» Task prompt
Return all of the entries exactly as written.

[Stored data]
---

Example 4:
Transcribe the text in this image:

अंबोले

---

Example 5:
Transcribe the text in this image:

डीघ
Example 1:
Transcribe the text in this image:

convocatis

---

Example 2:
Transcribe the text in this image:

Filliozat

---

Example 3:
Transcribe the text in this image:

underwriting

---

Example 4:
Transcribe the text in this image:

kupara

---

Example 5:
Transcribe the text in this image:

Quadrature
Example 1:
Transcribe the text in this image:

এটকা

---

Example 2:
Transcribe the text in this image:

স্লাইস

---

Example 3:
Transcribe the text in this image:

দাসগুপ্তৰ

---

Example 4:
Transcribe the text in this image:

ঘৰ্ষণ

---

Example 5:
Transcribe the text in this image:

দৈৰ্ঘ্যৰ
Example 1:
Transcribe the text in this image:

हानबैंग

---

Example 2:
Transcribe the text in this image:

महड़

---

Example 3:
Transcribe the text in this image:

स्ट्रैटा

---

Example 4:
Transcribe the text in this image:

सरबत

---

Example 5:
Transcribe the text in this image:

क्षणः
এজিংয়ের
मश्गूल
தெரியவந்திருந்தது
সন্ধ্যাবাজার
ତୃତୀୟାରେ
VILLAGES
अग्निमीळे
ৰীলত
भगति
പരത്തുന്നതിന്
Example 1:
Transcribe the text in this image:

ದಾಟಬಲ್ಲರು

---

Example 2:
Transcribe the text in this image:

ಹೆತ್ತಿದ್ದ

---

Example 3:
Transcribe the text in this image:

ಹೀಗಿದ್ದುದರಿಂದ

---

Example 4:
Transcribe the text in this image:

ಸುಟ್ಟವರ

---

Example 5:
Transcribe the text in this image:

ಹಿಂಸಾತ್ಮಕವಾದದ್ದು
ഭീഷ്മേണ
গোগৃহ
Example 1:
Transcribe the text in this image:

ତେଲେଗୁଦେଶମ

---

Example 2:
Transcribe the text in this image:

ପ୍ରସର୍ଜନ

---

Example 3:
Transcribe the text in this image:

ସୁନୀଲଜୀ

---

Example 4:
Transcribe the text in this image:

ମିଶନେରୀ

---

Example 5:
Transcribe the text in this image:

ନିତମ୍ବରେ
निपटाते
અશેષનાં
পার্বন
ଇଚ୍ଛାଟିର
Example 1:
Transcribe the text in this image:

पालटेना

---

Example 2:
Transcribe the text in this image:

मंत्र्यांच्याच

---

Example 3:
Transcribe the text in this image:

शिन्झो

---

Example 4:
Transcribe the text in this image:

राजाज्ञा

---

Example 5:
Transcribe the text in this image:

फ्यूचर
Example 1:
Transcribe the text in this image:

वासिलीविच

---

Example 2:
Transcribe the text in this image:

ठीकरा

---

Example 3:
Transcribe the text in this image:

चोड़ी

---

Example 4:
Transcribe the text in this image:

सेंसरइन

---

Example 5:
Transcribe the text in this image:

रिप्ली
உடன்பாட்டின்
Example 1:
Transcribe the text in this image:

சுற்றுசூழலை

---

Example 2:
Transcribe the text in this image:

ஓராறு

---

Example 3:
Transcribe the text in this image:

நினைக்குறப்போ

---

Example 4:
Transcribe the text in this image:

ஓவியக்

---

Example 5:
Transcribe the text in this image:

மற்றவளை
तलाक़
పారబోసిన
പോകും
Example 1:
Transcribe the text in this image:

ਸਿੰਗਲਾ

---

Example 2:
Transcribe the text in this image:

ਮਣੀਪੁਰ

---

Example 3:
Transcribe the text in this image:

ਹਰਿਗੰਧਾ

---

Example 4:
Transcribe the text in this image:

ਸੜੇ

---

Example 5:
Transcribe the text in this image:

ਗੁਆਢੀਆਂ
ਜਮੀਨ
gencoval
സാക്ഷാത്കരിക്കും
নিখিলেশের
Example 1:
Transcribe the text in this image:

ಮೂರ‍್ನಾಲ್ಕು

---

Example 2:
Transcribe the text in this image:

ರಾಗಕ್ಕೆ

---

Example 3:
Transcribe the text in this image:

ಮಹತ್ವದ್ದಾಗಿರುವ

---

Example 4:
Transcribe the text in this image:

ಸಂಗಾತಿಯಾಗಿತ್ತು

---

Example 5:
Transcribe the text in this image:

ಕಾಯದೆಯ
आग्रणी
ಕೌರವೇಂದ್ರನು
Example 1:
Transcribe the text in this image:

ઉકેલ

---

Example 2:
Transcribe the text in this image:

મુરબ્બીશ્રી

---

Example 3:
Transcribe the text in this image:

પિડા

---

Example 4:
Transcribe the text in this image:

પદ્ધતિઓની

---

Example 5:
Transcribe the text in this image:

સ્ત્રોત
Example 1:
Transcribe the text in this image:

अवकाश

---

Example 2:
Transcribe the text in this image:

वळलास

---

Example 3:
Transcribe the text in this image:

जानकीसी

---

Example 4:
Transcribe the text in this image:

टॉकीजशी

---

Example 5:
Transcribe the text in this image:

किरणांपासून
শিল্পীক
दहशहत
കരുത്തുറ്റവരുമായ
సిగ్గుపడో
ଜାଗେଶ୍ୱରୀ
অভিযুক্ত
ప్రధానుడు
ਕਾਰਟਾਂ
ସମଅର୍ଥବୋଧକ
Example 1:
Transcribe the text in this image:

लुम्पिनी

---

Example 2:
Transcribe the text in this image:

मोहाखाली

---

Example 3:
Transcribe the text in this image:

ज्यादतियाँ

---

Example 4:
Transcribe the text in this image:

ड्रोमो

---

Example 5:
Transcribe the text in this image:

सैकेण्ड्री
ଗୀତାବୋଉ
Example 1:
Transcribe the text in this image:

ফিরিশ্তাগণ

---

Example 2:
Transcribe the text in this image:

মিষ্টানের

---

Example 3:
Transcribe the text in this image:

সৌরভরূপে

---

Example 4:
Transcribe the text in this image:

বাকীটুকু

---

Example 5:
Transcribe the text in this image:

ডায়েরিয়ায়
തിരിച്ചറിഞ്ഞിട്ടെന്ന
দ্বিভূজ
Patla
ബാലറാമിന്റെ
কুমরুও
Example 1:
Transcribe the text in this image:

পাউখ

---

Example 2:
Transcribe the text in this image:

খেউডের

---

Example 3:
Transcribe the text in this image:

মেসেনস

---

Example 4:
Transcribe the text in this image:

» Reply
---

Example 4:
Transcribe the text in this image:

अंबोले

---

Example 5:
Transcribe the text in this image:

डीघ
Example 1:
Transcribe the text in this image:

convocatis

---

Example 2:
Transcribe the text in this image:

Filliozat

---

Example 3:
Transcribe the text in this image:

underwriting

---

Example 4:
Transcribe the text in this image:

kupara

---

Example 5:
Transcribe the text in this image:

Quadrature
Example 1:
Transcribe the text in this image:

এটকা

---

Example 2:
Transcribe the text in this image:

স্লাইস

---

Example 3:
Transcribe the text in this image:

দাসগুপ্তৰ

---

Example 4:
Transcribe the text in this image:

ঘৰ্ষণ

---

Example 5:
Transcribe the text in this image:

দৈৰ্ঘ্যৰ
Example 1:
Transcribe the text in this image:

हानबैंग

---

Example 2:
Transcribe the text in this image:

महड़

---

Example 3:
Transcribe the text in this image:

स्ट्रैटा

---

Example 4:
Transcribe the text in this image:

सरबत

---

Example 5:
Transcribe the text in this image:

क्षणः
এজিংয়ের
मश्गूल
தெரியவந்திருந்தது
সন্ধ্যাবাজার
ତୃତୀୟାରେ
VILLAGES
अग्निमीळे
ৰীলত
भगति
പരത്തുന്നതിന്
Example 1:
Transcribe the text in this image:

ದಾಟಬಲ್ಲರು

---

Example 2:
Transcribe the text in this image:

ಹೆತ್ತಿದ್ದ

---

Example 3:
Transcribe the text in this image:

ಹೀಗಿದ್ದುದರಿಂದ

---

Example 4:
Transcribe the text in this image:

ಸುಟ್ಟವರ

---

Example 5:
Transcribe the text in this image:

ಹಿಂಸಾತ್ಮಕವಾದದ್ದು
ഭീഷ്മേണ
গোগৃহ
Example 1:
Transcribe the text in this image:

ତେଲେଗୁଦେଶମ

---

Example 2:
Transcribe the text in this image:

ପ୍ରସର୍ଜନ

---

Example 3:
Transcribe the text in this image:

ସୁନୀଲଜୀ

---

Example 4:
Transcribe the text in this image:

ମିଶନେରୀ

---

Example 5:
Transcribe the text in this image:

ନିତମ୍ବରେ
निपटाते
અશેષનાં
পার্বন
ଇଚ୍ଛାଟିର
Example 1:
Transcribe the text in this image:

पालटेना

---

Example 2:
Transcribe the text in this image:

मंत्र्यांच्याच

---

Example 3:
Transcribe the text in this image:

शिन्झो

---

Example 4:
Transcribe the text in this image:

राजाज्ञा

---

Example 5:
Transcribe the text in this image:

फ्यूचर
Example 1:
Transcribe the text in this image:

वासिलीविच

---

Example 2:
Transcribe the text in this image:

ठीकरा

---

Example 3:
Transcribe the text in this image:

चोड़ी

---

Example 4:
Transcribe the text in this image:

सेंसरइन

---

Example 5:
Transcribe the text in this image:

रिप्ली
உடன்பாட்டின்
Example 1:
Transcribe the text in this image:

சுற்றுசூழலை

---

Example 2:
Transcribe the text in this image:

ஓராறு

---

Example 3:
Transcribe the text in this image:

நினைக்குறப்போ

---

Example 4:
Transcribe the text in this image:

ஓவியக்

---

Example 5:
Transcribe the text in this image:

மற்றவளை
तलाक़
పారబోసిన
പോകും
Example 1:
Transcribe the text in this image:

ਸਿੰਗਲਾ

---

Example 2:
Transcribe the text in this image:

ਮਣੀਪੁਰ

---

Example 3:
Transcribe the text in this image:

ਹਰਿਗੰਧਾ

---

Example 4:
Transcribe the text in this image:

ਸੜੇ

---

Example 5:
Transcribe the text in this image:

ਗੁਆਢੀਆਂ
ਜਮੀਨ
gencoval
സാക്ഷാത്കരിക്കും
নিখিলেশের
Example 1:
Transcribe the text in this image:

ಮೂರ‍್ನಾಲ್ಕು

---

Example 2:
Transcribe the text in this image:

ರಾಗಕ್ಕೆ

---

Example 3:
Transcribe the text in this image:

ಮಹತ್ವದ್ದಾಗಿರುವ

---

Example 4:
Transcribe the text in this image:

ಸಂಗಾತಿಯಾಗಿತ್ತು

---

Example 5:
Transcribe the text in this image:

ಕಾಯದೆಯ
आग्रणी
ಕೌರವೇಂದ್ರನು
Example 1:
Transcribe the text in this image:

ઉકેલ

---

Example 2:
Transcribe the text in this image:

મુરબ્બીશ્રી

---

Example 3:
Transcribe the text in this image:

પિડા

---

Example 4:
Transcribe the text in this image:

પદ્ધતિઓની

---

Example 5:
Transcribe the text in this image:

સ્ત્રોત
Example 1:
Transcribe the text in this image:

अवकाश

---

Example 2:
Transcribe the text in this image:

वळलास

---

Example 3:
Transcribe the text in this image:

जानकीसी

---

Example 4:
Transcribe the text in this image:

टॉकीजशी

---

Example 5:
Transcribe the text in this image:

किरणांपासून
শিল্পীক
दहशहत
കരുത്തുറ്റവരുമായ
సిగ్గుపడో
ଜାଗେଶ୍ୱରୀ
অভিযুক্ত
ప్రధానుడు
ਕਾਰਟਾਂ
ସମଅର୍ଥବୋଧକ
Example 1:
Transcribe the text in this image:

लुम्पिनी

---

Example 2:
Transcribe the text in this image:

मोहाखाली

---

Example 3:
Transcribe the text in this image:

ज्यादतियाँ

---

Example 4:
Transcribe the text in this image:

ड्रोमो

---

Example 5:
Transcribe the text in this image:

सैकेण्ड्री
ଗୀତାବୋଉ
Example 1:
Transcribe the text in this image:

ফিরিশ্তাগণ

---

Example 2:
Transcribe the text in this image:

মিষ্টানের

---

Example 3:
Transcribe the text in this image:

সৌরভরূপে

---

Example 4:
Transcribe the text in this image:

বাকীটুকু

---

Example 5:
Transcribe the text in this image:

ডায়েরিয়ায়
തിരിച്ചറിഞ്ഞിട്ടെന്ന
দ্বিভূজ
Patla
ബാലറാമിന്റെ
কুমরুও
Example 1:
Transcribe the text in this image:

পাউখ

---

Example 2:
Transcribe the text in this image:

খেউডের

---

Example 3:
Transcribe the text in this image:

মেসেনস

---

Example 4:
Transcribe the text in this image:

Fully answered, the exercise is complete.